PUBLIC EXPENDITURES TREND AND THE NIGERIA ECONOMY
Keywords:
Changes in Capital Expenditures, Changes in Recurrent Expenditures, Economy, Changes in Gross Domestic Product GrowthAbstract
The study investigated how prevalent annual dynamism in the public expenditures of the government affects the Nigeria economy. Specifically, the study investigates the extent to which changes in capital expenditures level leads to changes in the gross domestic product growth in Nigeria. It also evaluated how changes in recurrent expenditures leads to changes in Nigeria’s Gross domestic product growth. Data from the Central Bank of Nigeria's Statistical Bulletins since the return of Nigeria to democratic regime (1999 – 2022) was utilized and subjected to further statistical analysis. As a result, the Ordinary Least Squares (OLS) regression method was employed to test the relevant hypotheses formulated. The findings revealed that changes in capital expenditures level, although positive but weak, do not lead to significant changes in the gross domestic product growth in Nigeria (t-statistics = 0.087074; p-value = 0.9314).
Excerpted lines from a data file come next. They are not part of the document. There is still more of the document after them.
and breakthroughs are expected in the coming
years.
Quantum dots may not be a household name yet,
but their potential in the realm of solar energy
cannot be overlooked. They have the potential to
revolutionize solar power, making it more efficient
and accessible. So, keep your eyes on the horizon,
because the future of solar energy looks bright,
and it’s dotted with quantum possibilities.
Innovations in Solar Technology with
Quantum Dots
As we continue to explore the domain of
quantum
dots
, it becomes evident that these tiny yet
It equally found out that changes in recurrent expenditures, although positive and strong, do not lead to significant changes in Nigeria’s Gross domestic product growth (t-statistics = 0.714036; p-value = 0.4827). In conclusion, while recurrent expenditure maintained a rather dramatic posture towards the nation’s GDP growth possibilities perhaps due to the high external borrowings habitually taken by successive administrations in Nigeria from time to time to run personnel and administrative costs cum high cost of governance, the size of the nation’s capital expenditure overtime has failed to demonstrate a positive effect, thus also reflecting potential inefficiencies in its implementation. The study therefore recommended that The National Assembly should conduct a review of capital expenditure projects, ensuring better planning and monitoring to enhance its contribution to GDP growth over time. Also, relevant government Agencies should increase the transparency and effectiveness of recurrent expenditures by addressing inefficiencies to unlock its full growth-contributive potential.